= Texto para leitura =
- - -

E só neste parágrafo verifico quão grande é a minha santa ignorância acerca dos "pitéus" da nossa querida Guiné... Cito o teu poste:

"As populações do interior, carentes de legumes, deitam mão ao que podem cultivar ou comprar a baixo custo: baguiche, candja, djagatu, que acompanham o arroz e mafé. Quem percorre o mercado de Bandim, o mais completo de toda a Guiné-Bissau, pode encontrar o apetitoso djorontche (camarão seco moído, ou mesmo o netetu (sementes de alfarroba secas e trituradas). As populações das zonas costeiras (caso dos bijagós, balantas, felupes e manjacos) têm um elevado consumo de frutos do mar e de peixe, apreciam imenso o caranguejo, as ostras, o combé, o lingron, o gandim ou karmussa. Quando regressei da Guiné, em Dezembro último, trouxe “escalada”, há quem lhe chame o bacalhau da Guiné, fede que se farta, vem embrulhado em vários sacos de plástico e dentro de uma caixa de cartão hermeticamente selada. Mas há mais cheiros intensos e outros paladares típicos como o kasseké, o djorontche, obtidos por métodos artesanais de conservação dos pescados e dos mariscos" (...)

2. E já que falas do Museu Nacional de Etnologia (que é dirigido pelo meu amigo e antropólogo Joaquim Pais de Brito), chama-me dizer-te quanto lamento ser tão pouco conhecido dos portugueses, em geral, e dos nossos camaradas, em particular... É um espaço fabuloso, que merece uma visita, ao domingo de manhã, que é de borla...

- - -

= Itens fornecidos =

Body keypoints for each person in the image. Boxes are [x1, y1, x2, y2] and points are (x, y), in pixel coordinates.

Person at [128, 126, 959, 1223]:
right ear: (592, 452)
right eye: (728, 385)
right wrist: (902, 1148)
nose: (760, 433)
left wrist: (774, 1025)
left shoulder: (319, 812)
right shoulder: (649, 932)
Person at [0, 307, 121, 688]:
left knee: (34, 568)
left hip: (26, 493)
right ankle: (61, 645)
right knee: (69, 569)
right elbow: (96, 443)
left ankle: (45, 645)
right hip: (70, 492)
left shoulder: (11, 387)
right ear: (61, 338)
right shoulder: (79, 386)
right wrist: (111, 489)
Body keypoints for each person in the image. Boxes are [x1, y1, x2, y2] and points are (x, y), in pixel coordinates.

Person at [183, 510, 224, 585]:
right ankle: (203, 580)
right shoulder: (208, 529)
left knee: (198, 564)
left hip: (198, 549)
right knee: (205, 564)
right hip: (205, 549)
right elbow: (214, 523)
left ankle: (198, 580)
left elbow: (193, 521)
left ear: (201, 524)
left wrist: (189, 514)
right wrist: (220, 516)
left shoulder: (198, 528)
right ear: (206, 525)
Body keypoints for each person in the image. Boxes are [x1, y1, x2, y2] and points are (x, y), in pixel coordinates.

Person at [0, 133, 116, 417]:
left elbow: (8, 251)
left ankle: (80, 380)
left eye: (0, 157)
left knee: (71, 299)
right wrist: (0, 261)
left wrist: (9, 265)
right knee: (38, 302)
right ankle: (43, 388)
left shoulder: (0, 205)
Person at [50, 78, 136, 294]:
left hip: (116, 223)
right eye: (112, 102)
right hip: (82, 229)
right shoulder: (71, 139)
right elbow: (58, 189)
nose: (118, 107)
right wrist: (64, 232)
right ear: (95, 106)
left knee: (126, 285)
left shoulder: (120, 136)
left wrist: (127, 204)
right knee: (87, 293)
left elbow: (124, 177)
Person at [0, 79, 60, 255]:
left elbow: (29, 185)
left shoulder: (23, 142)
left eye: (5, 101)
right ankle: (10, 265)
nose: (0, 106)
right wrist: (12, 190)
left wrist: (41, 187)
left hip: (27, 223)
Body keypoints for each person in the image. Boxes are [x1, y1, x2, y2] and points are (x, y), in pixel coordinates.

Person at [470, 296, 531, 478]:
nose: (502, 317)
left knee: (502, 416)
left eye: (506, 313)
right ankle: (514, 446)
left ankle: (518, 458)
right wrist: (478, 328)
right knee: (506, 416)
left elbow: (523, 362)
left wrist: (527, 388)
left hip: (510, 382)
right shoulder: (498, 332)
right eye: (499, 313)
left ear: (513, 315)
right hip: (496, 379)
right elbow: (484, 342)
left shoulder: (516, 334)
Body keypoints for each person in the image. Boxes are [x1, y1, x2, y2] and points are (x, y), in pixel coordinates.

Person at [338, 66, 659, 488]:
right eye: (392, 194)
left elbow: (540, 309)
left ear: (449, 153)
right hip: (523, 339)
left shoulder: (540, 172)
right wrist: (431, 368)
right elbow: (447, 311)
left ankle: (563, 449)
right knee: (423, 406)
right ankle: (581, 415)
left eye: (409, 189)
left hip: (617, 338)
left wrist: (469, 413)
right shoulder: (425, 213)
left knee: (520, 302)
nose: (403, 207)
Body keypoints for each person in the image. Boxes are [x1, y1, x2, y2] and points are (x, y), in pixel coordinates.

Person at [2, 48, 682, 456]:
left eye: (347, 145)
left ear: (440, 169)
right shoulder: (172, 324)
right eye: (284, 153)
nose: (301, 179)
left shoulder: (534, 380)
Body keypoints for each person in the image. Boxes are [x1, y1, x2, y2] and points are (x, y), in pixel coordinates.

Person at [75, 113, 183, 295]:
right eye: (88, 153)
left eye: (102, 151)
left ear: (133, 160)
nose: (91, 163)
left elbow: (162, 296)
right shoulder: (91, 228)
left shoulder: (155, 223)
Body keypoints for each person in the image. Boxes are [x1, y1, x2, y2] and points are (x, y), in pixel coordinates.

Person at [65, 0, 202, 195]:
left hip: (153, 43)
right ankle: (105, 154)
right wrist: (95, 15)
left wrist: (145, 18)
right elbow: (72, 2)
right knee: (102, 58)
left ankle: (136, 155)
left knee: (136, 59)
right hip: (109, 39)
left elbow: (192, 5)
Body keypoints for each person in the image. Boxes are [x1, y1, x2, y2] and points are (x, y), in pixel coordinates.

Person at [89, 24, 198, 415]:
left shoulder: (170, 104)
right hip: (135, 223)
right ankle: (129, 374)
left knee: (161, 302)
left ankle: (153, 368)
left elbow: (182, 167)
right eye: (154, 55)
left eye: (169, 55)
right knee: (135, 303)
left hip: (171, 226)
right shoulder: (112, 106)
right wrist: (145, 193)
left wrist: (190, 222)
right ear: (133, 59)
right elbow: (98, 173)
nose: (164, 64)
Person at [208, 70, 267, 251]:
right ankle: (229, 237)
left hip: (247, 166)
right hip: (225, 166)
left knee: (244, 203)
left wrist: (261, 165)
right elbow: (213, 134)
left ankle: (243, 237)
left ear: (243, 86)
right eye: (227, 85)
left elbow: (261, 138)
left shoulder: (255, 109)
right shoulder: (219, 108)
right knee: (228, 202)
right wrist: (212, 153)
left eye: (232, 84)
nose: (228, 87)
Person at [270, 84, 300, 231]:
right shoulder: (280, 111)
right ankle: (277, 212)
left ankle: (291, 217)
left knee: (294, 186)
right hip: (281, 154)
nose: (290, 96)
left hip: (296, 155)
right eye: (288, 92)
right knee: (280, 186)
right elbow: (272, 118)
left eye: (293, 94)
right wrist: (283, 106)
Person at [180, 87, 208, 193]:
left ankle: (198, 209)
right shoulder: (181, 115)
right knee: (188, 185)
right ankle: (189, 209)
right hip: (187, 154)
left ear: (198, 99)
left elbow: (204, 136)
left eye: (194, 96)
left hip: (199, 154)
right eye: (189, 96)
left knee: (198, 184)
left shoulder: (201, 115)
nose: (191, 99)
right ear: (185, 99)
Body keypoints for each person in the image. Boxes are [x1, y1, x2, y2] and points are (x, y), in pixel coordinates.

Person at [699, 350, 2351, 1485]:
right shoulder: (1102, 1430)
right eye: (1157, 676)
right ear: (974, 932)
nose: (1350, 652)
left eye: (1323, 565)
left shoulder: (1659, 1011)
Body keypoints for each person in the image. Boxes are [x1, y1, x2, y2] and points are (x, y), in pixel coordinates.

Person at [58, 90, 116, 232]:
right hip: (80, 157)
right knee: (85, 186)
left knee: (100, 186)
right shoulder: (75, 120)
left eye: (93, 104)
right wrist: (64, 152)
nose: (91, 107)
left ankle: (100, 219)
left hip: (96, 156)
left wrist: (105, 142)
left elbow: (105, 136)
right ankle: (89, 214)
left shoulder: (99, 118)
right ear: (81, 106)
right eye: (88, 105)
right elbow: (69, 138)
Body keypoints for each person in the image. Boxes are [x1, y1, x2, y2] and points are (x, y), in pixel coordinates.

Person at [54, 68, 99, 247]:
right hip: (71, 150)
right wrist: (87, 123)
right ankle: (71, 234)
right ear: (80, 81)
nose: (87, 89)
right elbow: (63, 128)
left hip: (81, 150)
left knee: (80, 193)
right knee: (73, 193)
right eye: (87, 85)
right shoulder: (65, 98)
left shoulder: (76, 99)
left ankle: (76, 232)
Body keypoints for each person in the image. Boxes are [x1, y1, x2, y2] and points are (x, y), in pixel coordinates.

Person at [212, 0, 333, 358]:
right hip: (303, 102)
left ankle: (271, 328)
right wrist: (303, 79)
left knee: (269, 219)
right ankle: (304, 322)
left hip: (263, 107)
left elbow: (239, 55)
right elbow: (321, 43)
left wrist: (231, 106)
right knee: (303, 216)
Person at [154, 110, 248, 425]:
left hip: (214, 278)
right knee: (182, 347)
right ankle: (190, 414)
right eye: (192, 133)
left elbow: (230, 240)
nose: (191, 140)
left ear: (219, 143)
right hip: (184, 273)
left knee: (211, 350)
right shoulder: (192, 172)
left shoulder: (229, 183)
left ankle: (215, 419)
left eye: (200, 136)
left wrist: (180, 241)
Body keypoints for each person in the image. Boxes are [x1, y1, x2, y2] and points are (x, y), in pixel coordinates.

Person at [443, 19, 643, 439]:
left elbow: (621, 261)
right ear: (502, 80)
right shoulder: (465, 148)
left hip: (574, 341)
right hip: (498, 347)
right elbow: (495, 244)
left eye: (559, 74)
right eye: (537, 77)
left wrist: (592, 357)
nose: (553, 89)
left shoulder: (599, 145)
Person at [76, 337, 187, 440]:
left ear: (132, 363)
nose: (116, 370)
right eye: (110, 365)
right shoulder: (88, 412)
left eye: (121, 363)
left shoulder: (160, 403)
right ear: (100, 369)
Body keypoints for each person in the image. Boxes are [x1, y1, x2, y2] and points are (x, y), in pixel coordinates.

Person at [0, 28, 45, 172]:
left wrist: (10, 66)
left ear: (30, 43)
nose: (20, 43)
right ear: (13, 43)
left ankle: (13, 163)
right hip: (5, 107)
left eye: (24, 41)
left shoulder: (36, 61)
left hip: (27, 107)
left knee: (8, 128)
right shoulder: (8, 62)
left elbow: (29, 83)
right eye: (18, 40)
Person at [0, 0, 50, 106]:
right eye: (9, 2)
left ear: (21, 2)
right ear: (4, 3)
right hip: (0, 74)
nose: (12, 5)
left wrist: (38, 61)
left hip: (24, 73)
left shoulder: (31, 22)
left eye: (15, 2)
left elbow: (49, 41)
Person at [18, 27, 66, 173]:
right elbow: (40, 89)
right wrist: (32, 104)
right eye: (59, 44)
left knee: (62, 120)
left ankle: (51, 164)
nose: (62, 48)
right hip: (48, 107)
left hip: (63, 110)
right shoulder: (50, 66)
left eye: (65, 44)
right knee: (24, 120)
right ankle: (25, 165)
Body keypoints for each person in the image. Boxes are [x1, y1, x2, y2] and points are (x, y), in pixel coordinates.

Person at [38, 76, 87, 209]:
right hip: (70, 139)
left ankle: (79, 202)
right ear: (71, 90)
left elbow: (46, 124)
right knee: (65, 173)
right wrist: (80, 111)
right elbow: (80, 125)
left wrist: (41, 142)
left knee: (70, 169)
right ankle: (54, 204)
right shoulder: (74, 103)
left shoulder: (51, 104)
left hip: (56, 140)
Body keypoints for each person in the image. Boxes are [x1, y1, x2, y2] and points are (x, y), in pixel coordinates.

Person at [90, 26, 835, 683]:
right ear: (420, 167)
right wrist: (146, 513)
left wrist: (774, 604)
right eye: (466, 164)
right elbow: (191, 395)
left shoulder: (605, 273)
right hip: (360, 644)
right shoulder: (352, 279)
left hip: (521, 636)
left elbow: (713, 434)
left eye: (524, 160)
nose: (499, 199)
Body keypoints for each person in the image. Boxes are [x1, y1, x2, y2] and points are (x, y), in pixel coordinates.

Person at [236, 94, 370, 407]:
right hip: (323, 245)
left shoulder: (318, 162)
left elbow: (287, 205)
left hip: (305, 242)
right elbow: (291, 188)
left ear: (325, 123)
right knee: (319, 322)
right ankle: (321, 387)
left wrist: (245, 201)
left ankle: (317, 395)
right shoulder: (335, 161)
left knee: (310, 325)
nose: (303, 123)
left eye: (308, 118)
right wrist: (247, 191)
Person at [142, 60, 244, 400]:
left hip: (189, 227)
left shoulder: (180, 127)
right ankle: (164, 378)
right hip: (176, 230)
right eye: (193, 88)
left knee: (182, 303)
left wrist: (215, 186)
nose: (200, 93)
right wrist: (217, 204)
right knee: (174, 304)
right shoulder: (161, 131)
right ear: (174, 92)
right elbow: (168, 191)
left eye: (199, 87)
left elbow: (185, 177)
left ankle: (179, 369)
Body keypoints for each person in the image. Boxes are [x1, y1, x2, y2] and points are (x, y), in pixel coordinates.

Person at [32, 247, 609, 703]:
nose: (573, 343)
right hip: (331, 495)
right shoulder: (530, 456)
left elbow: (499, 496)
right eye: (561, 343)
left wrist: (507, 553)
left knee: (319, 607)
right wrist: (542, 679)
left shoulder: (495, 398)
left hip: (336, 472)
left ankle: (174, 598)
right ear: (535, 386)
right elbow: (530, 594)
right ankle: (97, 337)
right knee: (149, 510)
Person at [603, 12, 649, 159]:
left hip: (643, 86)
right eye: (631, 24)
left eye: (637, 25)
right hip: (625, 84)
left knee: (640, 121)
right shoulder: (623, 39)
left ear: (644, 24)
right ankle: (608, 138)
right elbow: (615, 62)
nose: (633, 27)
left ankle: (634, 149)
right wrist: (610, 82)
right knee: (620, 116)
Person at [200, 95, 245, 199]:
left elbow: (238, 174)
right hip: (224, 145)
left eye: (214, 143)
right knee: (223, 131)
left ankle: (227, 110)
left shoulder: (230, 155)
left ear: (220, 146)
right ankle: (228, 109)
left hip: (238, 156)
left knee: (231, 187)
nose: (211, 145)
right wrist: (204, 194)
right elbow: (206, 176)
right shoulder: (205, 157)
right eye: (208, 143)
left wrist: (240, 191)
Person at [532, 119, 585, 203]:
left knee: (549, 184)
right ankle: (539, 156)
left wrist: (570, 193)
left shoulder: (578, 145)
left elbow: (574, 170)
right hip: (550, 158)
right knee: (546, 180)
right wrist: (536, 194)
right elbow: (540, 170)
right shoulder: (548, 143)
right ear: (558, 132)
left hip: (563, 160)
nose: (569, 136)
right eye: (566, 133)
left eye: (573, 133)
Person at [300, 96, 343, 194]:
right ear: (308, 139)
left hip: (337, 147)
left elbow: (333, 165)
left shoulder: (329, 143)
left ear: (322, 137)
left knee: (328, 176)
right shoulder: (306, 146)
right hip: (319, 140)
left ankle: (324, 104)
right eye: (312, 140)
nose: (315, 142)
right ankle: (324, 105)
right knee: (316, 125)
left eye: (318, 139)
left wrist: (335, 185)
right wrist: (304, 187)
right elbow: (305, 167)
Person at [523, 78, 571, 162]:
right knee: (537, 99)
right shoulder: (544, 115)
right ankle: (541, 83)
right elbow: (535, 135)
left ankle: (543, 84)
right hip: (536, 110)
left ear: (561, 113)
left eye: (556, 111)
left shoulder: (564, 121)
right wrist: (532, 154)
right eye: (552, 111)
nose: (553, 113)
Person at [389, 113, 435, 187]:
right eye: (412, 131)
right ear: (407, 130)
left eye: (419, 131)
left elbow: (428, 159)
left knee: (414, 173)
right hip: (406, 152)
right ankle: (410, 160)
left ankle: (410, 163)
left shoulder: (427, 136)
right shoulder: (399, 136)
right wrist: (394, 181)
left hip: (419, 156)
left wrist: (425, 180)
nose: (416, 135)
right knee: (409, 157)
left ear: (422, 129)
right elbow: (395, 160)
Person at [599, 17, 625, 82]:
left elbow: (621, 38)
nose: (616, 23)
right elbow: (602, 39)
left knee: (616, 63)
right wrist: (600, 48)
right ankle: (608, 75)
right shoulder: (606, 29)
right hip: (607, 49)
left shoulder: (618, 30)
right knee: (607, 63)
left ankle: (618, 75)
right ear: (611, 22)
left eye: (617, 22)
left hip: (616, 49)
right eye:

- - -

= Tarefa =
Reescreva o trecho do texto para leitura de "2. E já que" a "é de borla...", trocando "domingo de manhã" por "sábado de manhã".

= Resposta da tarefa =
2. E já que falas do Museu Nacional de Etnologia (que é dirigido pelo meu amigo e antropólogo Joaquim Pais de Brito), chama-me dizer-te quanto lamento ser tão pouco conhecido dos portugueses, em geral, e dos nossos camaradas, em particular... É um espaço fabuloso, que merece uma visita, ao sábado de manhã, que é de borla...